Brown on trial, painting by David C Lithgow,
Essex County Historical Society,
Certainly John Brown was found guilty of treason by the State of Virginia. The legal rationale behind this charge was that even though Brown was not a Virginian, he could be guilty of treason because he had previously enjoyed the privileges and freedoms offered him by the state. So, as a U.S. citizen, he had an equal loyalty to the states of the union individually. Students are advised to read Brian McGinty's book, JOHN BROWN'S TRIAL. Of course, this argument is debatable and certainly was convenient to the pro-slavery side of the case. But there was some precedent in the U.S. constitution for this charge. A related issue is that John Brown invaded a federal facility on federal grounds in Virginia, and yet the President of the U.S. let Virginia prosecute Brown without involving federal jurisdiction. There were certainly politically pro-slavery reasons for this strategy.

Extracted records:
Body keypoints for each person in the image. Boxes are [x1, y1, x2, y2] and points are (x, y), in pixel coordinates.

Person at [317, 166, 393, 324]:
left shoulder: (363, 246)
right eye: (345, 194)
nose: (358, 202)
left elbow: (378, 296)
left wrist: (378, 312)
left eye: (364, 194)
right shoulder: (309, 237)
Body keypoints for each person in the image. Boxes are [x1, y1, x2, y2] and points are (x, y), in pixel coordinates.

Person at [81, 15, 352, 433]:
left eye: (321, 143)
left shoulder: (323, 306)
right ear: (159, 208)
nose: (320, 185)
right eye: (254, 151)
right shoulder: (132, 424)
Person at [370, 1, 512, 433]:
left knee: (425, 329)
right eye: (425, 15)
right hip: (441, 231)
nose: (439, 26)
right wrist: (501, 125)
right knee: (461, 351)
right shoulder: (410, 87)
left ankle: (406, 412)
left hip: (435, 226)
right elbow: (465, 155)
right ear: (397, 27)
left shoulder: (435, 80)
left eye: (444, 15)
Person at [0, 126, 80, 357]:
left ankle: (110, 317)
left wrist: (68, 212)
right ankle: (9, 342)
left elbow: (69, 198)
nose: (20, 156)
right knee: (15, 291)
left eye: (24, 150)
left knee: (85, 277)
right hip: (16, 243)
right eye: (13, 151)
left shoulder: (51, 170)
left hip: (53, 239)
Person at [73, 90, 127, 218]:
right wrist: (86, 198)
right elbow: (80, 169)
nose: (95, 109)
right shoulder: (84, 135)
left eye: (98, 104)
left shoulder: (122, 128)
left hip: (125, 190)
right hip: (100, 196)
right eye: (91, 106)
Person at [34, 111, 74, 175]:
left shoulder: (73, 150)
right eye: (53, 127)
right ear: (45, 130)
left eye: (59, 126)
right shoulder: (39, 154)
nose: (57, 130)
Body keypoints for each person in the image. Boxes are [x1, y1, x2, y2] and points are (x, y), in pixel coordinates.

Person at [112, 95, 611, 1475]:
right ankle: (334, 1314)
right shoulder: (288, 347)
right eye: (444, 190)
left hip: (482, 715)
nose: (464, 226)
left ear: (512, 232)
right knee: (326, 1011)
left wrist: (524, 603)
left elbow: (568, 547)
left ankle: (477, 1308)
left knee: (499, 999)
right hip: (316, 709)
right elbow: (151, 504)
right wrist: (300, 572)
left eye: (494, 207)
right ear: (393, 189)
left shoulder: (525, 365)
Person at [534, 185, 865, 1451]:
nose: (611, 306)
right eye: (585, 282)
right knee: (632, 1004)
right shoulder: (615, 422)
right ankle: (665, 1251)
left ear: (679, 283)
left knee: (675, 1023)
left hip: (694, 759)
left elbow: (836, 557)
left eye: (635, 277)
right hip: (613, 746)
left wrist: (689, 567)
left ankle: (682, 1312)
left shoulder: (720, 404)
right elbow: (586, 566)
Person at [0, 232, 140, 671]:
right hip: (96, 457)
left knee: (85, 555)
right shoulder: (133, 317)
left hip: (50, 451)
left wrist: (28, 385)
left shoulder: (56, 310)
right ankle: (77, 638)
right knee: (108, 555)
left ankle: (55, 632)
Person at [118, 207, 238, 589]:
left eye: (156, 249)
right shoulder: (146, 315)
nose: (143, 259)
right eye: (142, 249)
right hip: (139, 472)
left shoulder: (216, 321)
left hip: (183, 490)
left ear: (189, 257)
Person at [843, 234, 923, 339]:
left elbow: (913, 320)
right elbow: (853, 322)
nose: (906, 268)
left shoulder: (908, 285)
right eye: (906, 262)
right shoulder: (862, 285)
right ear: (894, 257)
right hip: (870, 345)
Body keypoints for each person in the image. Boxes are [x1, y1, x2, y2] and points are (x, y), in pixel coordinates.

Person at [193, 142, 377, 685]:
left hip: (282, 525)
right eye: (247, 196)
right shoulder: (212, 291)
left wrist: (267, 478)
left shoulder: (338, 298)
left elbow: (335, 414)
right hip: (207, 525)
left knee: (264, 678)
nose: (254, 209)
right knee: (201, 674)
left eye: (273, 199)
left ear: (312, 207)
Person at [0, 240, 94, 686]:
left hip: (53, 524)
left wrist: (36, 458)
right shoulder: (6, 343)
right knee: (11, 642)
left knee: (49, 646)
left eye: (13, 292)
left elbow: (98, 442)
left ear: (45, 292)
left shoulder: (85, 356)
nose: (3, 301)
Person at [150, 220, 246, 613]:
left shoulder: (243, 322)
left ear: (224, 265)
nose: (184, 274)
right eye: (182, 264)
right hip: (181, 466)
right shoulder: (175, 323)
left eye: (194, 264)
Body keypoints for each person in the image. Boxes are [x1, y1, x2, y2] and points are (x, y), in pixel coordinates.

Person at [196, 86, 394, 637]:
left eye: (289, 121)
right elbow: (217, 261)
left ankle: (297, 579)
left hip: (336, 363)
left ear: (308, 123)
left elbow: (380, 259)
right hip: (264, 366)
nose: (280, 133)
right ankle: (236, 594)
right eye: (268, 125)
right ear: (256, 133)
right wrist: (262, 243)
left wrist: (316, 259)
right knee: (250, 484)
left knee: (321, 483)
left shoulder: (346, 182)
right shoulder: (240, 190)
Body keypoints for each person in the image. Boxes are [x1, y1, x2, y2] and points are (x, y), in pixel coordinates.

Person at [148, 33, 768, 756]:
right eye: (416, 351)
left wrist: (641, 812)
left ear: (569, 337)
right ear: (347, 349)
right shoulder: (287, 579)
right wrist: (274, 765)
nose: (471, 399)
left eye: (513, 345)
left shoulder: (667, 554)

Parts of the exercise:
[1] Using the passage on John Brown's trial, decide whether each statement agrees with it: (a) Brown was a Virginian; (b) the passage recommends a book by Brian McGinty; (c) the President brought federal jurisdiction into Brown's prosecution. Answer yes or no for each, quoting the deciding words.
[2] Extend the passage on John Brown's trial past its final sentence.

Outputs for the tasks:
[1]
(a) No: "even though Brown was not a Virginian"
(b) Yes: "Students are advised to read Brian McGinty's book, JOHN BROWN'S TRIAL."
(c) No: "the President of the U.S. let Virginia prosecute Brown without involving federal jurisdiction"

[2]
Not clear about the second part of the question, "was his reason valid?" If the question actually was supposed to mean, "was this reason valid?" then perhaps what has been discussed so far should suffice in basic terms. Once again, students should read the McGinty book, which is the first extended study about Brown's trial and will probably be the definitive work for a long time.
But if the second part of the question pertains to John Brown's reasons for invading Virginia, then of course there is room for more discussion and debate.
To start with, a purely legalistic and typically conservative reading would conclude that Brown was wrong. People arguing from this position would say that laws are laws, and we are a nation of laws, and that violating the rule of law destroys the essence of the nation--therefore Brown must be judged first and last a criminal. But this view tends to be amoral, it is indifferent to human reality as well as the centrality of moral convictions, especially in a society like the U.S. whose founders made appeals to philosophy, politics, and theology.
Thus, if one puts laws above everything else, then any law that is passed remains sacrosanct, no matter how wrong or bad it is. This locks humans into a position of obeying laws put into place by unjust or immoral leaders, as has often happened in human history.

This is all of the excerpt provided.